Trecho da página:
Além de diminuir a quantidade de alíquotas, o texto trará a possibilidade de redução da tributação para pessoas com menor renda e estímulos para a prática de cuidados ambientais e atração de novas tecnologias.
No caso da redução, a ideia do Palácio Piratini é tornar o sistema mais justo para famílias com menos condições financeiras, que sofrem uma pressão fiscal maior, já que os impostos sobre o consumo, como o ICMS, são regressivos (isto é, oneram mais quem tem renda menor). A intenção é de que elas recebam uma espécie de devolução de parte do imposto recolhido. Os detalhes sobre como isso vai funcionar ainda são mantidos em sigilo pelo governo.
É possível que sejam beneficiadas pessoas inscritas no Cadastro Único, que já serve de base ao Bolsa Família. O fato é que algo semelhante também vem sendo discutido no âmbito nacional, nos projetos de reforma tributária que tramitam no Congresso, mas, em termos regionais, se a novidade for aprovada, deverá ser inédita entre os Estados.
Quanto aos estímulos à inovação, no caso do IPVA, por exemplo, a intenção é criar faixas de isenção para incentivar a renovação da frota e a aquisição de veículos sustentáveis ambientalmente. Tudo isso será debatido com os setores. O objetivo de Leite é abrir o tema ao diálogo e, para isso, contará com o apoio do presidente da Assembleia, Ernani Polo.
— A gente ainda não conhece os detalhes da proposta, mas sabemos que vai no caminho da simplificação, o que é positivo. Entendo que é o momento de enfrentarmos esse tema e de olhar para o futuro do Estado. O Rio Grande do Sul precisa retomar a competitividade — afirma Polo.
O grande desafio de Leite será levar adiante uma série de cortes de benefícios e de isenções fiscais, para compensar as perdas. A tendência é de que isso atinja praticamente todos os setores. O mandatário sabe que o assunto será alvo de resistências, mas entende que não há como escapar disso, já que, em 31 de dezembro deste ano, chega ao fim a majoração do ICMS. A tarefa é complexa e delicada.
Vale lembrar que, em 2015, por iniciativa do governo de José Ivo Sartori, a Assembleia aprovou o aumento de algumas alíquotas. Em dezembro de 2018, a pedido de Leite, a ampliação foi prorrogada até o fim de 2020. Em troca, o atual governador se comprometeu a não pedir nova prorrogação e a propor a reformulação do sistema. Chegou a hora de cumprir a promessa. A dúvida, diz um interlocutor próximo, é se, dessa vez, Leite terá o suporte do empresariado, que, na reforma administrativa, foi fundamental.

Item a fazer 1: Segundo o trecho sobre a reforma tributária no Rio Grande do Sul, em que data chega ao fim a majoração do ICMS?

Dados fornecidos:
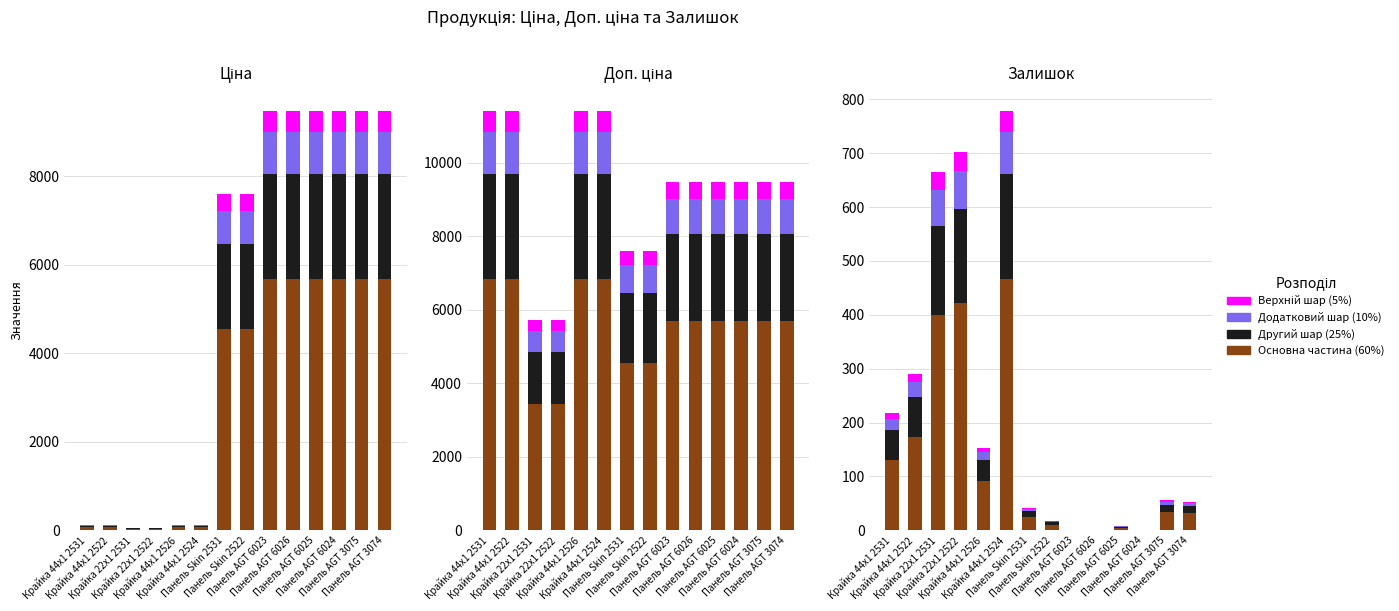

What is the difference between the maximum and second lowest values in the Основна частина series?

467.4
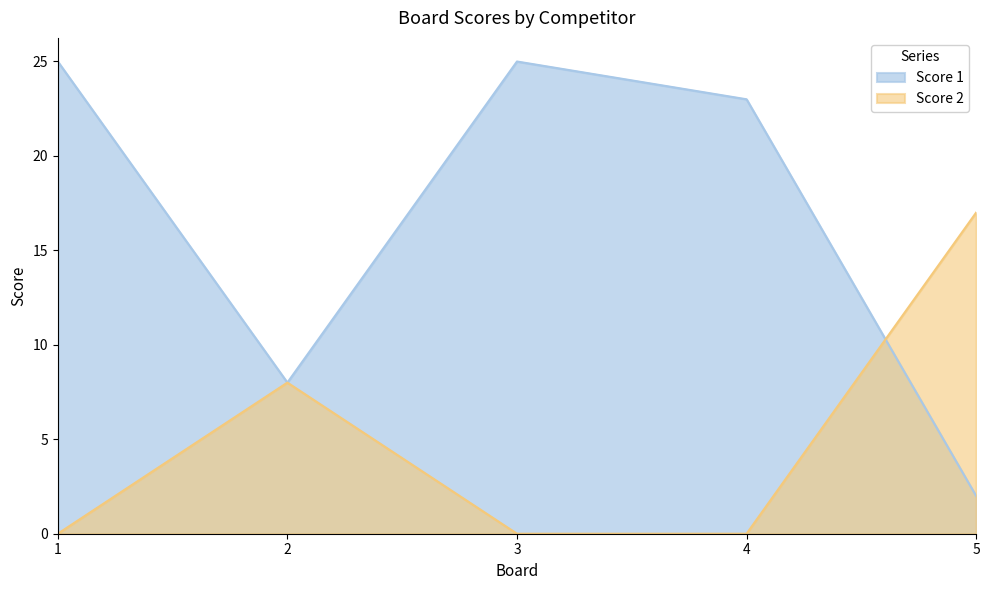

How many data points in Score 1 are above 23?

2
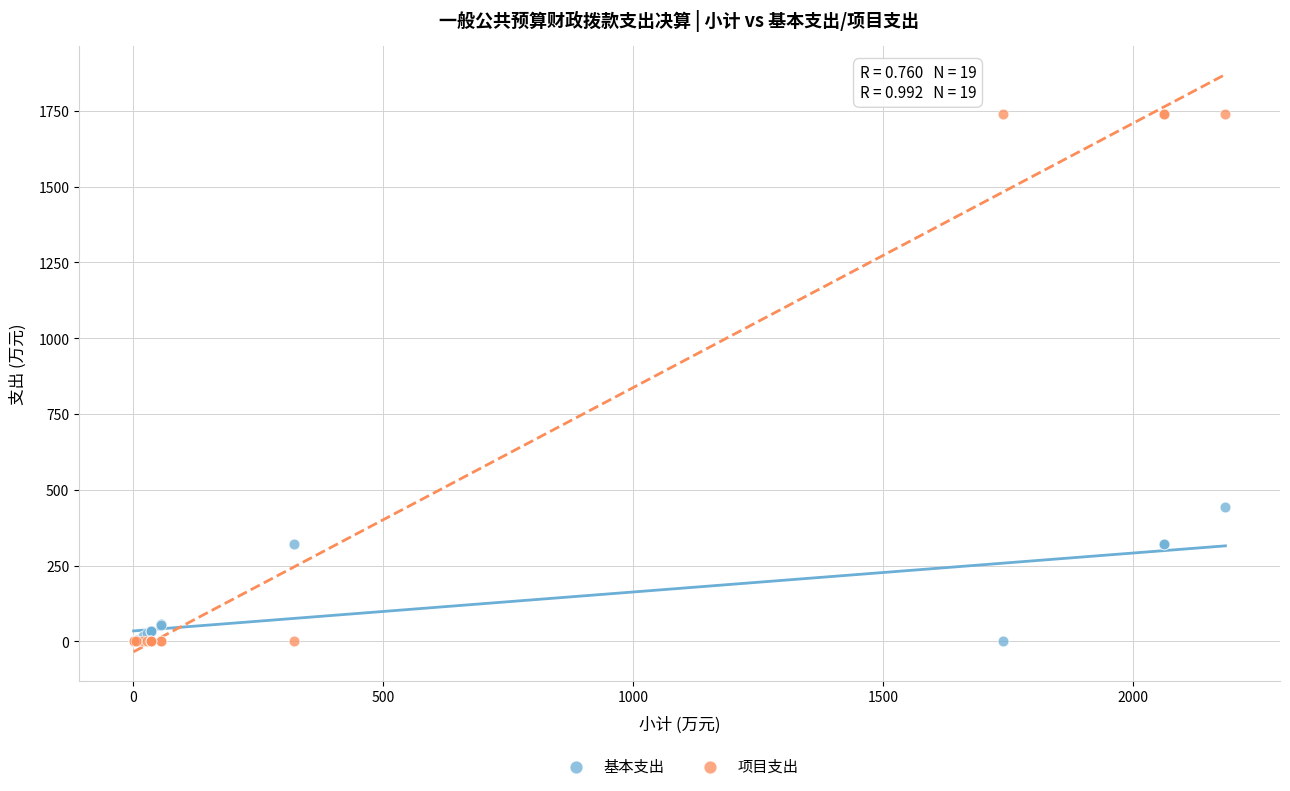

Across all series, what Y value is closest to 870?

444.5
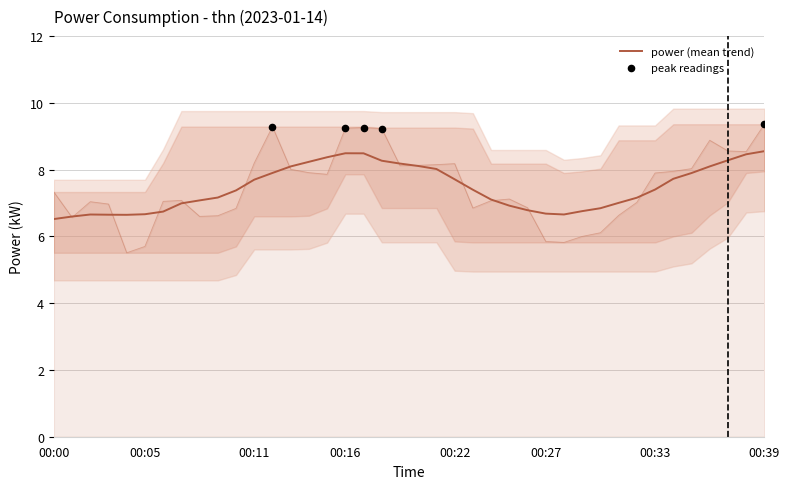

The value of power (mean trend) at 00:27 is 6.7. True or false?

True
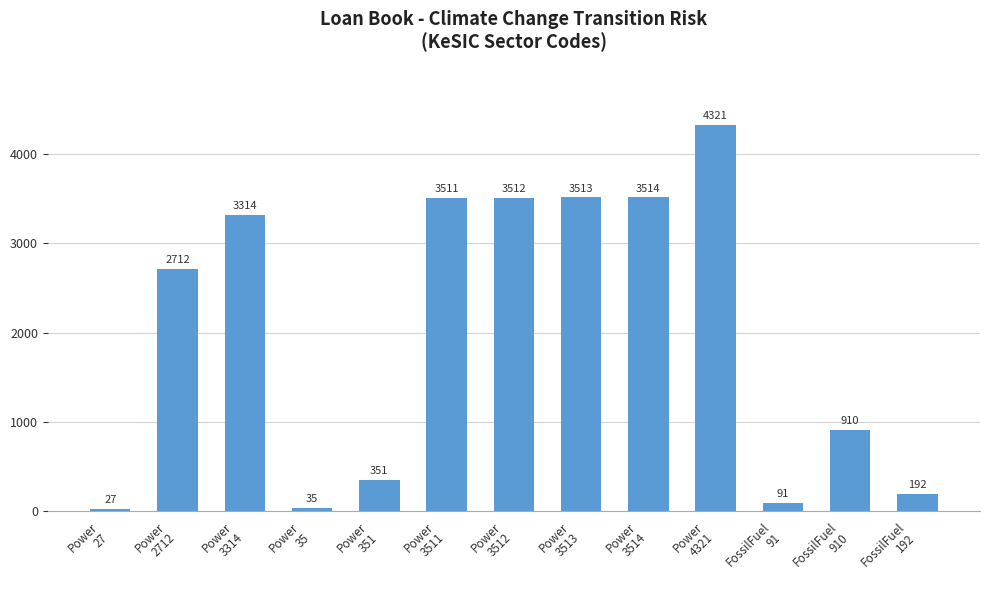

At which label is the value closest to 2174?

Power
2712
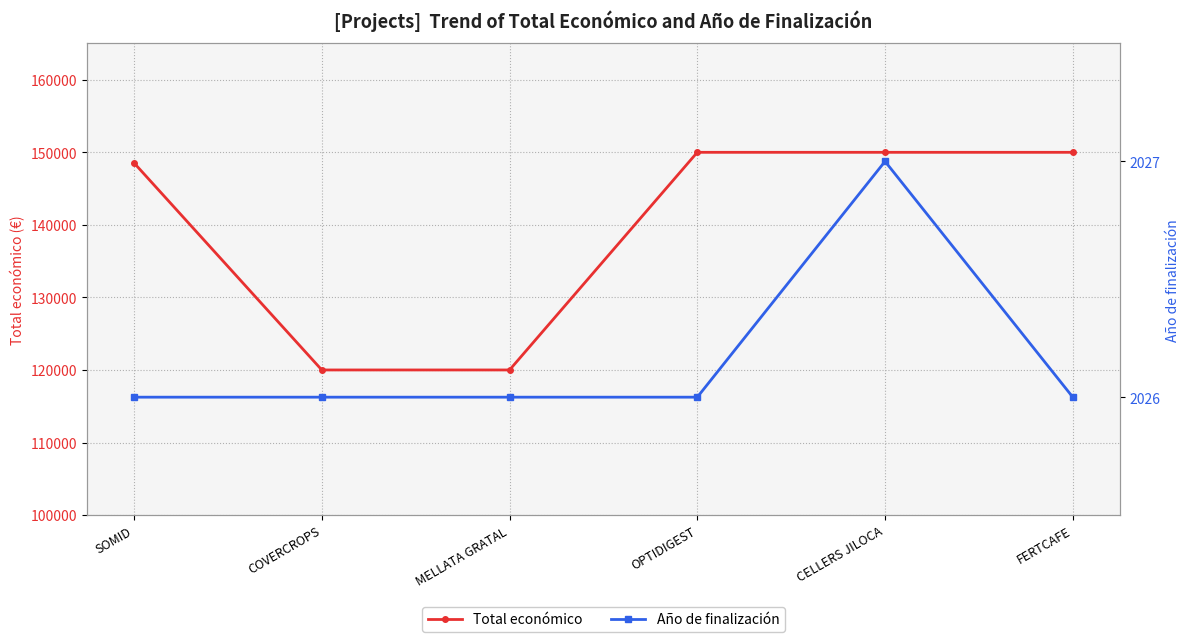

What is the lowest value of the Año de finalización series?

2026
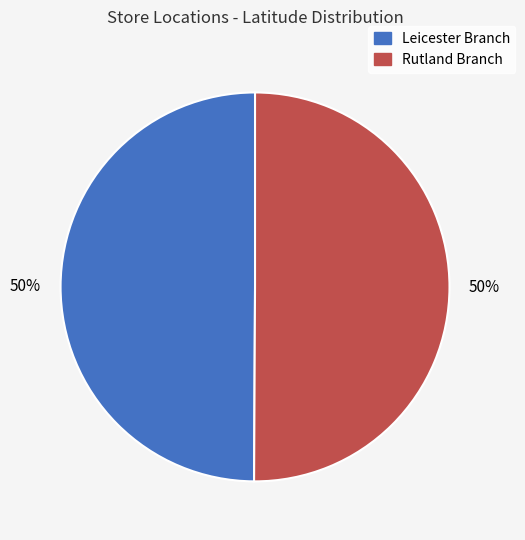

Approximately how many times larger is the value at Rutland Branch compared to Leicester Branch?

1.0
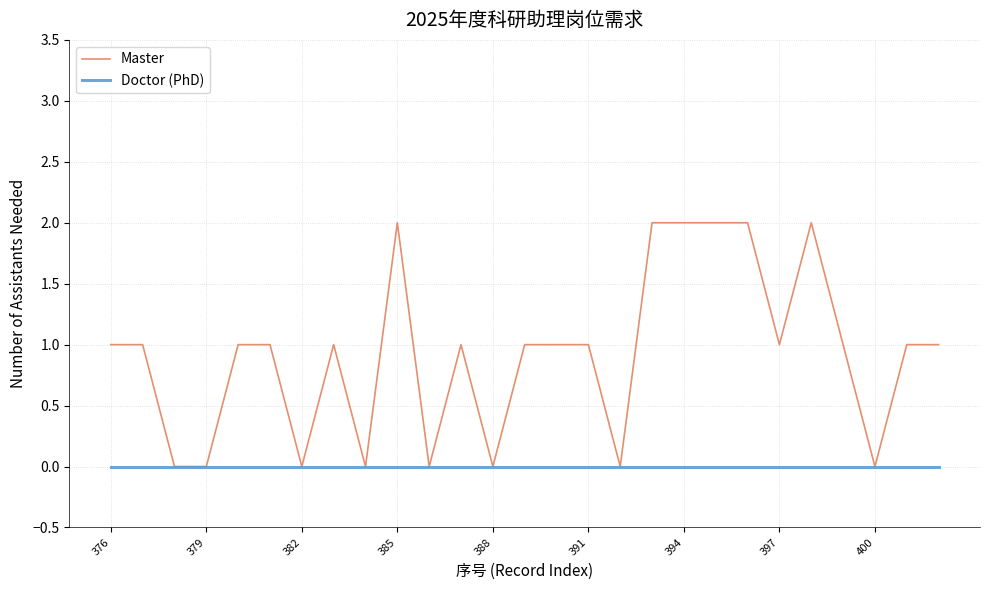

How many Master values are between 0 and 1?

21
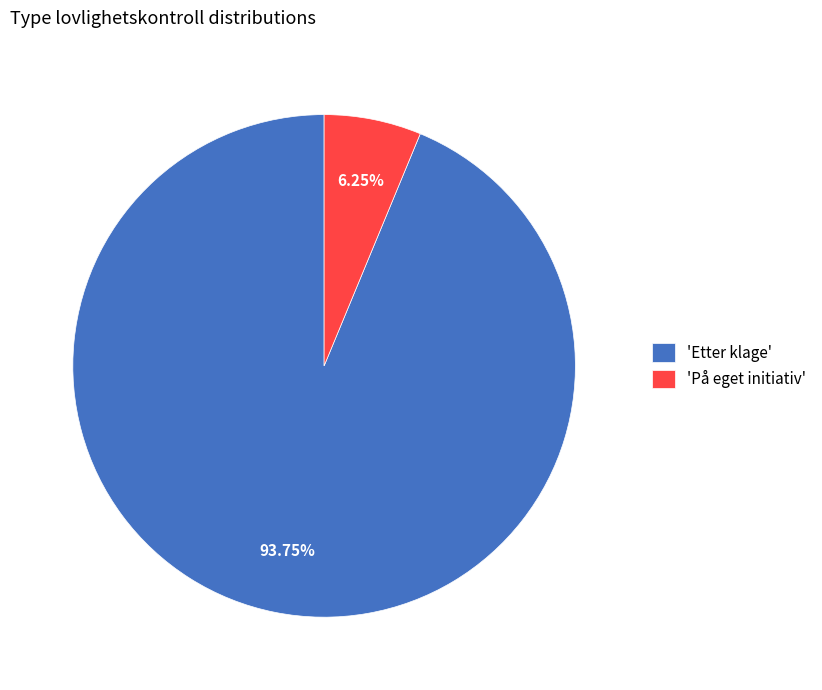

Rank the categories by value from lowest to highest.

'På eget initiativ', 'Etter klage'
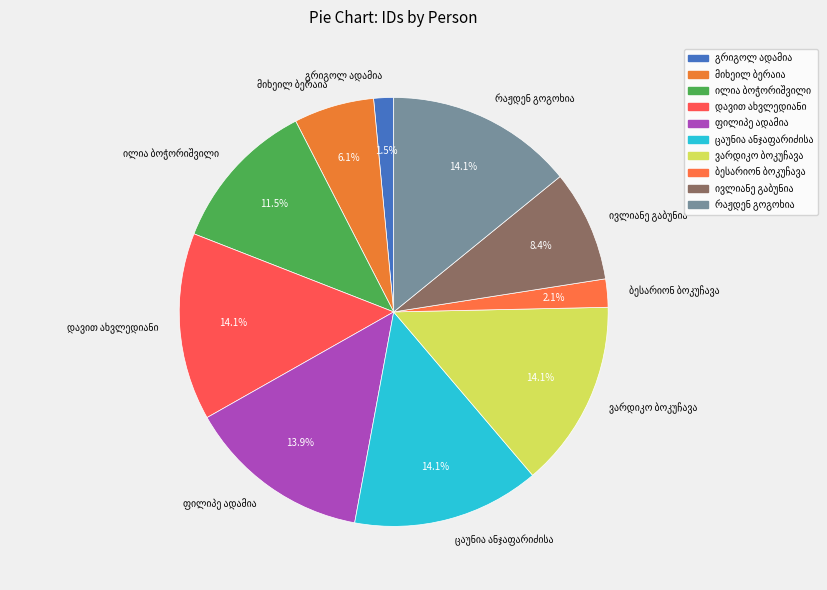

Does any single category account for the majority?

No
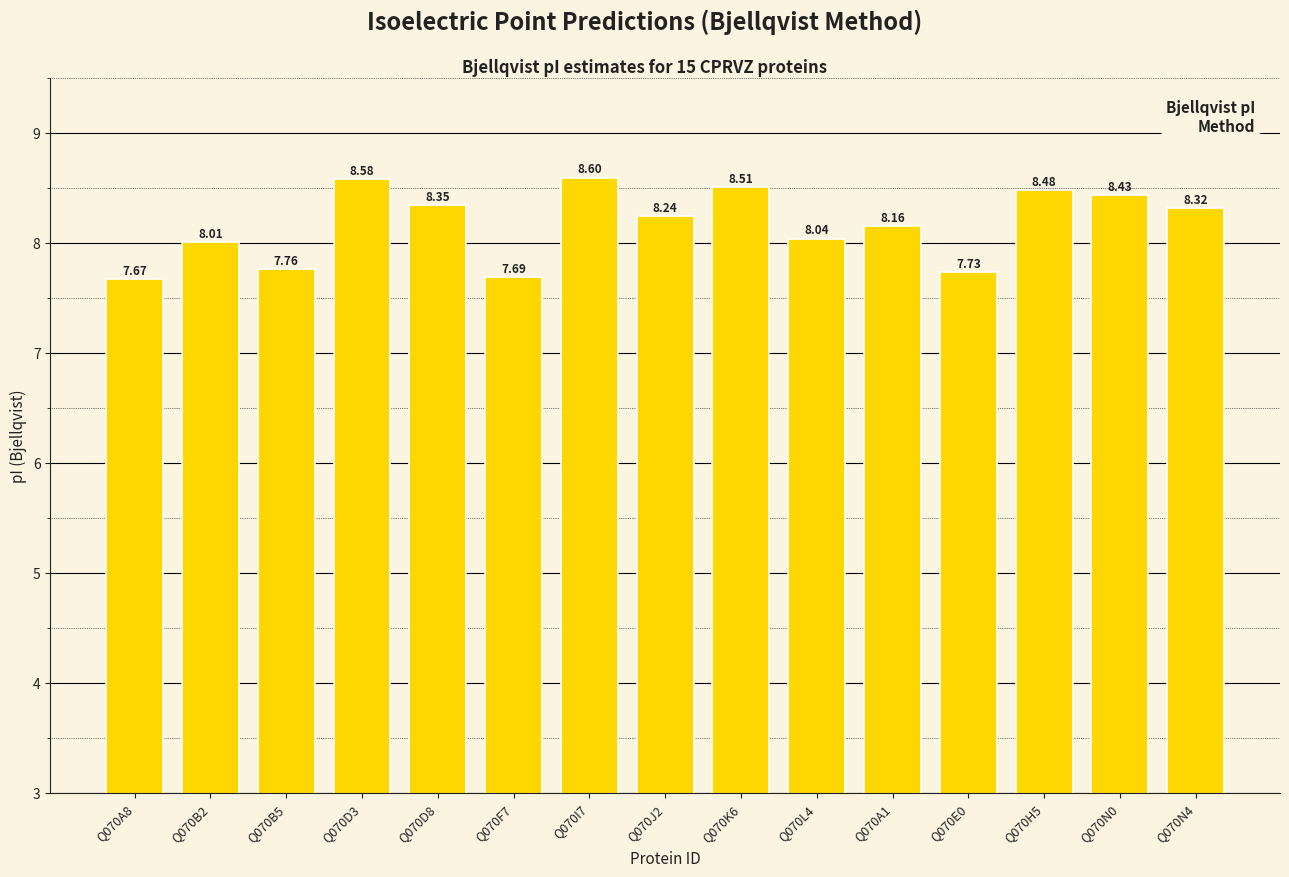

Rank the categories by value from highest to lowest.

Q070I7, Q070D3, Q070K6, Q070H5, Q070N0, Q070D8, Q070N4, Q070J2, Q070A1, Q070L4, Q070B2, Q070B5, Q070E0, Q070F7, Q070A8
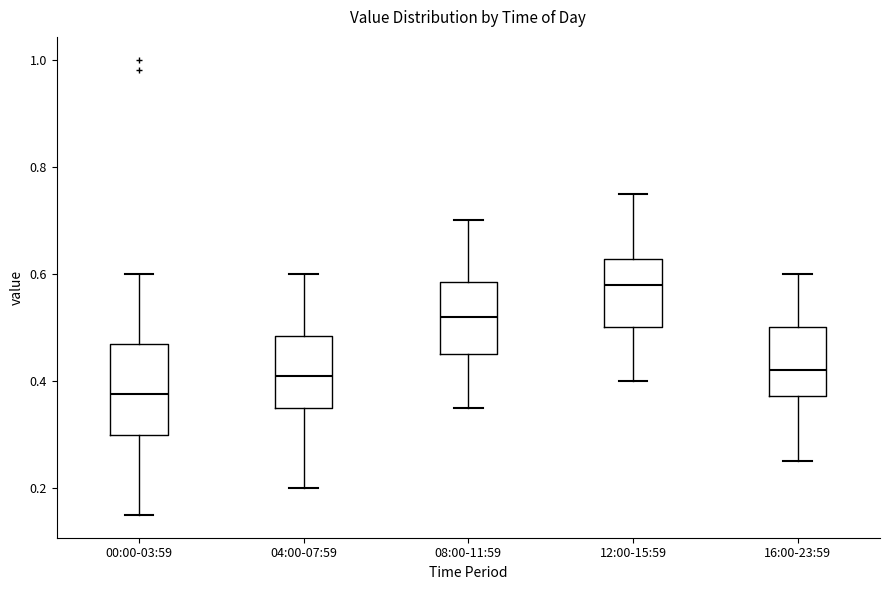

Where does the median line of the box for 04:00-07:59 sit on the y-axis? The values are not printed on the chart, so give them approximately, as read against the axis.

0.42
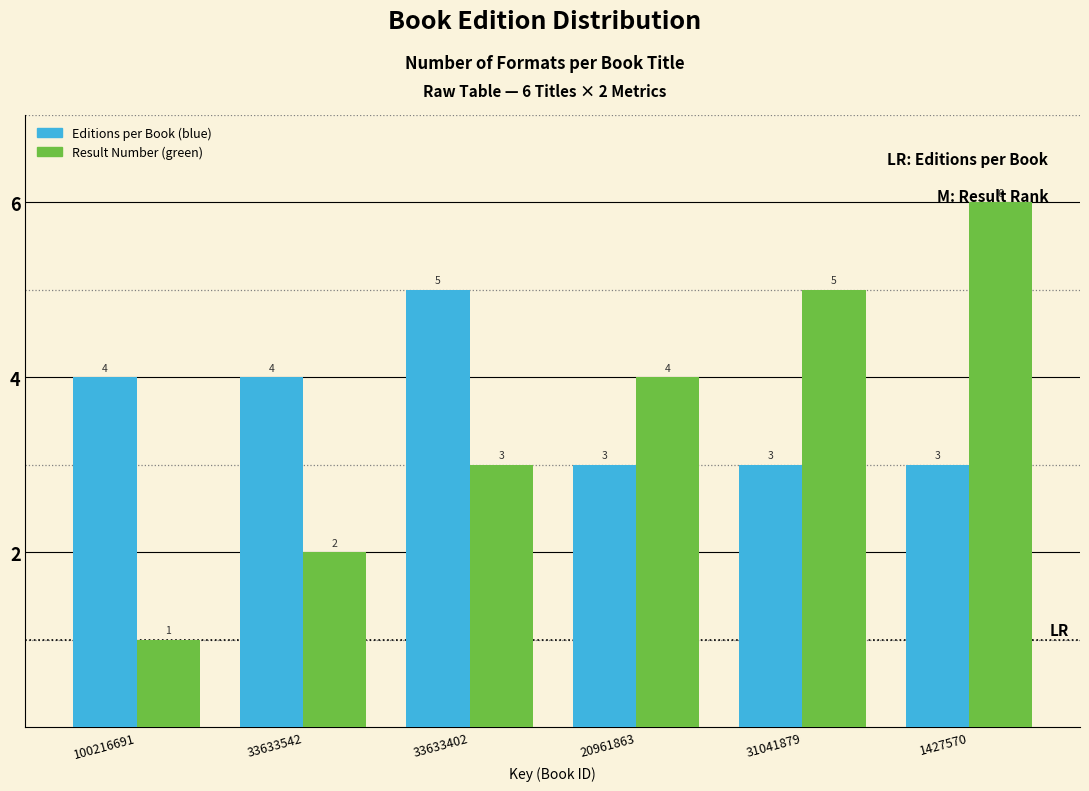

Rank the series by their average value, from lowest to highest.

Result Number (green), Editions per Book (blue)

Item a fazer 2: Por favor, transcreva das linhas acima o trecho que vai da linha que contém "Approximately how many" até a linha que contém "initiativ', 'Etter klage'", com ambas incluídas. Deixe as imagens de fora.

Resultado do exercício 1: Em 31 de dezembro deste ano.

Resultado do exercício 2:
Approximately how many times larger is the value at Rutland Branch compared to Leicester Branch?

1.0

How many Master values are between 0 and 1?

21

Rank the categories by value from lowest to highest.

'På eget initiativ', 'Etter klage'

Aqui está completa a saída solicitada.